The Commodity Futures Trading Commission voted 3-2 to approve the rule, which doesn't take effect until 2012. It was required under the financial regulatory overhaul.
Critics say the cap on futures contracts, which locks in prices, won't curb inflation. Liberals complain that the rule is filled with exemptions that would allow banks and hedge funds to continue speculative trading. Conservatives say too few companies can qualify for exemptions.
Under the rule, airlines, agriculture companies and others are exempt from the cap. Those companies buy futures contracts to guard against sharp price swings. There are also exemptions for companies where payments of royalties or service fees are tied to production of a commodity. That could occur with natural gas, for example, CFTC staff said.
CFTC Commissioner Jill Sommers, a Republican, said the exemptions are narrower than what is required by the overhaul law. That will make it harder and costlier for commercial companies to hedge against price swings.
The curbs are aimed at investment firms and others who trade commodity futures to profit from swings in market prices. Hundreds of millions of dollars in profits for Wall Street banks are at stake.
Under the new rule, the volume of futures contracts that financial investors can trade for 28 commodities will be restricted. The buyer of a futures contract commits to purchase something at a specified date and price. Futures are supposed to reduce price volatility. But financial investors use them to bet on prices, which critics say can magnify price swings.
Michael Masters, chairman of Better Markets, a group advocating restraints on financial speculation, called the new rule "a good first step." Masters is a hedge fund manager and oil market expert.
The rule is expected to cost the government about $99 million to administer and enforce in the first year.
Commodity index funds, investments tied to the value of a basket of commodity futures, were created by big Wall Street firms. They've ballooned in recent years among mutual funds and other big investors, pumping hundreds of billions of dollars into the futures markets.
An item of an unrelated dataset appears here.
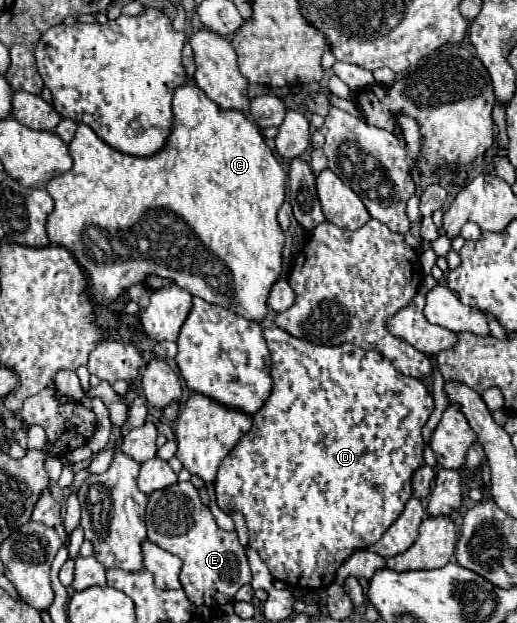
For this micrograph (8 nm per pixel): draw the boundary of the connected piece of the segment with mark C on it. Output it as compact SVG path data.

Critics say their in-and-out trading in futures contracts has worsened the boom-and-bust cycles in commodity prices.
Increases in wholesale prices of commodities get passed on to consumers in the form of higher gas prices, costlier airline tickets and more expensive food.
Some experts say speculators aren't entirely to blame for price increases in commodities. They point to other factors, such as weather, supply disruptions and demand.
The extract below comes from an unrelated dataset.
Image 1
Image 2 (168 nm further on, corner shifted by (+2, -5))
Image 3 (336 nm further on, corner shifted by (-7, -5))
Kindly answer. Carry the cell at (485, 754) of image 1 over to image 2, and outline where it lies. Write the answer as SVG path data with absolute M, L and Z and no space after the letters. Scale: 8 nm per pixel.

Agricultural commodities such as corn and wheat have been subject for years to caps on speculative futures trading imposed by exchanges. Yet their prices have risen, experts say. The new limits on trading for 28 commodities and related financial instruments mark the first time the federal government has imposed broad curbs.
Pope Benedict XVI and Howard Schultz, the CEO of Starbucks, are among the public figures who have recently denounced commodity speculation. Last week about 400 economists from 40 countries signed a letter to finance chiefs of the world's leading economies seeking curbs on speculative trading, which they say has driven food prices higher.